Clean yet invisible: Prithviraj Chavan quits as CM, did anyone notice?
Prithviraj Chavan's inability to convince his own party MLAs remained his biggest drawback. His 'uneventful' tenure also saw the party decimated in 2014 elections.
New Delhi: If one were to describe the tenure of Prithviraj Chavan as chief minister of Maharashtra in one word, ‘uneventful’ would fit the bill. Not many even noticed the chief minister of one of the most vibrant states resigning office. There has been no furious debate, not even a conspiracy theory to support his case after he quit yesterday. He loved to be low-key alright, but it appears he didn’t matter much to anybody, not even to his partymen, forget allies. His case could well be symbolic of the Congress as it is today.
Chavan perhaps represents best the intrinsic nature of the Congress where loyalty commands far more value than merit. A product of a system that thrives on waiting for others to make the wrong move, rather than letting one play the role of a pro-active agent.
In 2010, when the Adarsh scam was hitting headlines across TV news channels, the Congress president was forced to look beyond the leadership of the incumbent Ashok Chavan who had successfully managed to run the coalition government with NCP and help the party come to power for a third time in a row in Maharashtra. While the likes of Narayan Rane and Vilasrao Deshmukh were said to be in the race for the top job, it was the other Chavan (Prithviraj) who was quietly presenting his case before the high command.

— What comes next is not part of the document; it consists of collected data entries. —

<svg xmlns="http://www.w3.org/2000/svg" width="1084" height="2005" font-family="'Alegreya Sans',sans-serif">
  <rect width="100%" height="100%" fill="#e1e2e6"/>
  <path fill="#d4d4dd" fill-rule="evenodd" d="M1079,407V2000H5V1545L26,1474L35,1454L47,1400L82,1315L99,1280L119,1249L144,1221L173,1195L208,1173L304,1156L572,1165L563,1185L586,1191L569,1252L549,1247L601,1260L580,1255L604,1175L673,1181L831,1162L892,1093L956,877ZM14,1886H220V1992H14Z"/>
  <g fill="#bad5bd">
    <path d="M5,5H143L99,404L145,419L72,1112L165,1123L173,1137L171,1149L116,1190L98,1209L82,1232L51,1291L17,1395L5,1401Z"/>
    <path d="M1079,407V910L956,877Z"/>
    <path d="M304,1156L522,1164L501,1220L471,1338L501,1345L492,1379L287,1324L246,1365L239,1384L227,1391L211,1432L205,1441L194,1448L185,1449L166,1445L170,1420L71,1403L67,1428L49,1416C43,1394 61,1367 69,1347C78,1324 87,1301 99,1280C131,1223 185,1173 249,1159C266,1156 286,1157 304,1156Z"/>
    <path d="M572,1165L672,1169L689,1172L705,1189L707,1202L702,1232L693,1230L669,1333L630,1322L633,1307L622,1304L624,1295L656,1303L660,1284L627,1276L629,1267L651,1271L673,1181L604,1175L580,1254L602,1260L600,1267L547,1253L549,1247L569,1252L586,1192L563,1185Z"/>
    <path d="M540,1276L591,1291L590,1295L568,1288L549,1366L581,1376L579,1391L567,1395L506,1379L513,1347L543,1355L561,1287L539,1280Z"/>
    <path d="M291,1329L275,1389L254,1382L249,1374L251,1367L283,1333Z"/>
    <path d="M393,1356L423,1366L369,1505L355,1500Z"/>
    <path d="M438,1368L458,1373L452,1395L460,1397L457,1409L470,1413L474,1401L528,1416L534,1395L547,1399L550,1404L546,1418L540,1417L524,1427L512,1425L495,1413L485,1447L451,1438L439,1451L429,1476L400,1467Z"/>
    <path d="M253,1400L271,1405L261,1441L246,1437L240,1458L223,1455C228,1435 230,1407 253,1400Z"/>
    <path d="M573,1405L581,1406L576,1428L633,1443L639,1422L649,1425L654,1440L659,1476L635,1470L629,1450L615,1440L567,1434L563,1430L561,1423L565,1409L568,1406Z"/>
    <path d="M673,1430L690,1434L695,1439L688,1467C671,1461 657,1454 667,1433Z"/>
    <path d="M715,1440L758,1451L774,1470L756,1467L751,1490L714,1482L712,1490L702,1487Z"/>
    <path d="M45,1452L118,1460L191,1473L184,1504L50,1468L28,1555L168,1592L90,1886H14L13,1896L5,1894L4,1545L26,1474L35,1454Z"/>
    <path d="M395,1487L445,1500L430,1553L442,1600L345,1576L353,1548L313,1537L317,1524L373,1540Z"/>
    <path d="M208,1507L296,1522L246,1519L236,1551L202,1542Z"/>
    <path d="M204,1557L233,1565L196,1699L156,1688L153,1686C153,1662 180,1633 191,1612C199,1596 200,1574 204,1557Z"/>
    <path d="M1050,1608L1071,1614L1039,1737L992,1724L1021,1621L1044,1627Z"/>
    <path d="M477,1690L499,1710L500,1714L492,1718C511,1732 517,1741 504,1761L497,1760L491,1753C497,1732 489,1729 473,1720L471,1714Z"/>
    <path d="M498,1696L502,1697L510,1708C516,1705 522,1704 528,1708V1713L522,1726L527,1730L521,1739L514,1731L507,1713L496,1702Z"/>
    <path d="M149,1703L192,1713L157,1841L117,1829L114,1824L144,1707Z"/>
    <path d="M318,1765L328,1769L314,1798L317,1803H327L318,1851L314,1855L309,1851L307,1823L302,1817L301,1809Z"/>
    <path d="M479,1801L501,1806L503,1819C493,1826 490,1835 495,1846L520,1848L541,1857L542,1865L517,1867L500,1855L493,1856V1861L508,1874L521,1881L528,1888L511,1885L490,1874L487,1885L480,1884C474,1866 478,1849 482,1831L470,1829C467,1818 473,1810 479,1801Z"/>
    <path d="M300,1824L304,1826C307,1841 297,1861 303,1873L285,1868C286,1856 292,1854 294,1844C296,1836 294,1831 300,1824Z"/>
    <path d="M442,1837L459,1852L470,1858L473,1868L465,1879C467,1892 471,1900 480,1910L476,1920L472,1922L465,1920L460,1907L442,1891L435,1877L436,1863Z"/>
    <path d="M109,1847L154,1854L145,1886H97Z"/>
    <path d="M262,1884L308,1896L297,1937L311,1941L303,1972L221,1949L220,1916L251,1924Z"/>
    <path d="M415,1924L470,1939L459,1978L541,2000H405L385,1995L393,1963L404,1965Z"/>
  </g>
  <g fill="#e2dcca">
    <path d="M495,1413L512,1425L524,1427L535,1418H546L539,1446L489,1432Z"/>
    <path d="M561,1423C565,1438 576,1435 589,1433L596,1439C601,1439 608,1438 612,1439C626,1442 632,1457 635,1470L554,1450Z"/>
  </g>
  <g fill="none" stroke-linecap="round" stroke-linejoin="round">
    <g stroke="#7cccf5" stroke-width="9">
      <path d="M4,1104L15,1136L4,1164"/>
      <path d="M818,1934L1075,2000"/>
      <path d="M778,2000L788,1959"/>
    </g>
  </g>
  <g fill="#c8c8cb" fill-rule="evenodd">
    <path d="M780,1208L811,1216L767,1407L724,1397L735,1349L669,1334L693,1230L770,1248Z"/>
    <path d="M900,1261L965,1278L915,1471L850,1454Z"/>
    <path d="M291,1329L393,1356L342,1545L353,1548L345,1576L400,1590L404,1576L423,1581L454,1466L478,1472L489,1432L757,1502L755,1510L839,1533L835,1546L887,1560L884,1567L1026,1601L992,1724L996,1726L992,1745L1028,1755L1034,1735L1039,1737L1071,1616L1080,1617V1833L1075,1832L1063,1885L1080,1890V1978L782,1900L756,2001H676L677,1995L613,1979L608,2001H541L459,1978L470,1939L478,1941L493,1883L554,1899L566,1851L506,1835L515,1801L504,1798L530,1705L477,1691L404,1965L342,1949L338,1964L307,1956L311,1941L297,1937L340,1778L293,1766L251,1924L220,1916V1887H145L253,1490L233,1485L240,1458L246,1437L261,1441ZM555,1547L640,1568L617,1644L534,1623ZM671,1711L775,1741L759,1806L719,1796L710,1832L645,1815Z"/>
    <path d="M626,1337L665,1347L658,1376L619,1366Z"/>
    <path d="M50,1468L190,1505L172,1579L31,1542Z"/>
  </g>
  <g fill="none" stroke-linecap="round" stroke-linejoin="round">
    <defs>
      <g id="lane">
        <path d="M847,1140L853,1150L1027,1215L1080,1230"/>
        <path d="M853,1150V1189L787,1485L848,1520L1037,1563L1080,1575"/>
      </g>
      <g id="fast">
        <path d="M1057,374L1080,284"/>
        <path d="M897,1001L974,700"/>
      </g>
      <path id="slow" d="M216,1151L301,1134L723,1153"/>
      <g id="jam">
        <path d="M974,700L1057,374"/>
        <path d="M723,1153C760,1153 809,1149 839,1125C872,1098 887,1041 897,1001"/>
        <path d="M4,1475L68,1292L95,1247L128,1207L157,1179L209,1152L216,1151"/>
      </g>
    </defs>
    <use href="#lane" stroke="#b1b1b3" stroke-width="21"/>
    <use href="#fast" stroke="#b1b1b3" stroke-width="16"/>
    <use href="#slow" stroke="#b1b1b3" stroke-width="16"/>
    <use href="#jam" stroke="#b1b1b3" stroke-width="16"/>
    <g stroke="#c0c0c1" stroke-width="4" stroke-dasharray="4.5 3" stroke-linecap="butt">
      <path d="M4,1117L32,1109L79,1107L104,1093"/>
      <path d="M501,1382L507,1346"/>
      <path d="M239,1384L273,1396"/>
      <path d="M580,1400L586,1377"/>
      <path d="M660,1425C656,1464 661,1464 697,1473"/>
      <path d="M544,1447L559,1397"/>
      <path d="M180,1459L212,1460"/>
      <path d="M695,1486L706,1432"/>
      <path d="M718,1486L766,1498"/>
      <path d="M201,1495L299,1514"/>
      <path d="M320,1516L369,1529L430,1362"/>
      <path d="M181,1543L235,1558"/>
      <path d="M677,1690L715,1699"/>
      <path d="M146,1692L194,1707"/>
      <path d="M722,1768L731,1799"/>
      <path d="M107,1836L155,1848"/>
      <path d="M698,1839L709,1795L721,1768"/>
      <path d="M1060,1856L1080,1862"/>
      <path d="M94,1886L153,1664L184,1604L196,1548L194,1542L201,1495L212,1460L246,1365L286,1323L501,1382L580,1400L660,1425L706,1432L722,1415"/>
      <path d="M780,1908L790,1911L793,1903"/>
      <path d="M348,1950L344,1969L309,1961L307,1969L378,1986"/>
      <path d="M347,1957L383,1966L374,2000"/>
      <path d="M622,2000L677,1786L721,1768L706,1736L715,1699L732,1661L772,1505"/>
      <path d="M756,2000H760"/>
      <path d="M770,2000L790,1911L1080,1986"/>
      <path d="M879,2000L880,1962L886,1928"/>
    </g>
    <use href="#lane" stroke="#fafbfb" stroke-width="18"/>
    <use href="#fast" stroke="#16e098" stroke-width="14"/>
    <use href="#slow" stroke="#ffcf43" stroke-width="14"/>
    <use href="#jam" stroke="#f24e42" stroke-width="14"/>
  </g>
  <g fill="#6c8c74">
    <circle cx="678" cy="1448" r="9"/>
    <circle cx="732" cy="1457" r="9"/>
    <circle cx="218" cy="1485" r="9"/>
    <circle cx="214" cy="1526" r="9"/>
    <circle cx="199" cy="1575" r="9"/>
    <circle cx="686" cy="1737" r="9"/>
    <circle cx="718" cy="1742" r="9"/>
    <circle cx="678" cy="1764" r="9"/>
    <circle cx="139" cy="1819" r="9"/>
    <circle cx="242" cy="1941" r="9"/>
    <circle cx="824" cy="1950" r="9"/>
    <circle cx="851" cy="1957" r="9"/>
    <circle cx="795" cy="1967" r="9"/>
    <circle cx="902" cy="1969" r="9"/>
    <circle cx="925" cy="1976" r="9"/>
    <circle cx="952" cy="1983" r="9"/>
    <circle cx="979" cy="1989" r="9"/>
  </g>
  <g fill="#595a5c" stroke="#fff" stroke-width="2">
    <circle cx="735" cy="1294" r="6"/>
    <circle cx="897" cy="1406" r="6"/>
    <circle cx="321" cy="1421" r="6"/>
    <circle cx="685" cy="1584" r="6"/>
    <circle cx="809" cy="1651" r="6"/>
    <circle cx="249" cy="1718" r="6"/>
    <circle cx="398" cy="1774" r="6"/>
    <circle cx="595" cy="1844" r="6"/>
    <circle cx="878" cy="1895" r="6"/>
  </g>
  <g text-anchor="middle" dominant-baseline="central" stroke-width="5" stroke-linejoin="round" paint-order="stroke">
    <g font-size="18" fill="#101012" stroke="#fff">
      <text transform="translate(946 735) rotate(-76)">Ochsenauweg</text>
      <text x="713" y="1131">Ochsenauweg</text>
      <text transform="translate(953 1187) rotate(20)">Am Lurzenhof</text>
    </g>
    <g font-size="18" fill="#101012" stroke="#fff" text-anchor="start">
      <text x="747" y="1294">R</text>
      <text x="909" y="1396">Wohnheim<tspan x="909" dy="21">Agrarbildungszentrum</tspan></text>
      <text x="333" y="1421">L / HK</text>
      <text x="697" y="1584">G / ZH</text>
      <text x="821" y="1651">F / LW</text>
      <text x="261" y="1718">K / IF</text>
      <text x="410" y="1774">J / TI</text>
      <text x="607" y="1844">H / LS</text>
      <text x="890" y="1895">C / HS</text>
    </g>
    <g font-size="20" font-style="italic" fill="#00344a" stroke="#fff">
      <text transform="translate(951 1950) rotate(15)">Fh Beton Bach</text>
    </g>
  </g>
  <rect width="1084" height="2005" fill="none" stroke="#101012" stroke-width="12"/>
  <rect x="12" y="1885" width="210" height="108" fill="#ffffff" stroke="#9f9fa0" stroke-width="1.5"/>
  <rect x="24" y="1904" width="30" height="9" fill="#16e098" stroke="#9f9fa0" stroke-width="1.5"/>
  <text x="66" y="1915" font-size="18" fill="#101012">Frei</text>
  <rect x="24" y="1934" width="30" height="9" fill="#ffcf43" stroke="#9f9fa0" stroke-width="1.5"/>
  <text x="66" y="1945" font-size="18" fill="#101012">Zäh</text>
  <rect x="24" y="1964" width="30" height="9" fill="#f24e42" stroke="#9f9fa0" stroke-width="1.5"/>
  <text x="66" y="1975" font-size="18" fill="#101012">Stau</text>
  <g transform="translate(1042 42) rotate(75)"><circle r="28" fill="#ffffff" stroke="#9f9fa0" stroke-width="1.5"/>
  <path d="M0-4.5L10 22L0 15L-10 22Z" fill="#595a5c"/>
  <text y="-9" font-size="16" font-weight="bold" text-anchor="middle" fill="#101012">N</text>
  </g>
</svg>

“His appointment as chief minister was done because they (high command) wanted someone who would be in total control of Delhi,” says a senior leader. “Having someone like Rane at the helm could have led to him becoming more powerful in the state rather than the power remaining in Delhi,” he added.
Chavan had the backing of both the party and the government as he had played the role of a loyal soldier to perfection as junior minister in the Prime Minister’s Office (PMO) in UPA-I. But unlike Deshmukh or Ashok Chavan, he often attracted the ire of his party MLAs for being a ‘novice’ in Maharashtra politics. His insistence not to clear any files without proper scrutiny also led to strained relations with their erstwhile ally, the NCP.
“He hardly recognised any MLA when he came to Mantralaya in 2010. He behaved more like a bureaucrat than a chief minister,” said a senior NCP leader. “Files kept piling up at the CM’s office and he hardly took any decisions,” he added.
But Chavan had a unique identity in political circles of Maharashtra as he was the only leading political personality in the state who did not have his faction or group of political supporters. He was perceived as someone who wanted to create his own legacy by taking on the established players when he refused to toe the line of the powerful builder lobby in the state.
“A Vilasrao Deshmukh or a Narayan Rane may have had certain issues that dogged their reputation, but when it came to real politik they were the party’s best bets” said Tarit Prakash, Director at Voters Mood Research. “Chavan enjoyed a clean image, but his MLAs knew that would not be enough for them to win elections,” he added.
Chavan had hit back at his critics when he pointed out that he had the fastest rate of clearing official files in Mantralaya. He was clearing almost 30 files a day when compared to Ashok Chavan’s 29 and Deshmukh’s 28 respectively. But the perception damage had been done, many a times the high command considered putting another person in charge of the crucial state. Leaders like Narayan Rane, Balasaheb Thorat and Radhakrishnan Vikhe Patil were often called to Delhi, but Chavan ensured that status quo was maintained.
For a chief minister who carried no baggage of supporters and MLAs in the state, he focused on supplementing rural household income, food storage and a roof for the homeless amongst other issues. But his inability to convince his own party MLAs remained his biggest drawback. An uneventful tenure that saw the party decimated to just two seats in 2014 general elections. He was a vassal rather than a king, who preferred to keep his reputation intact while his party pays the price.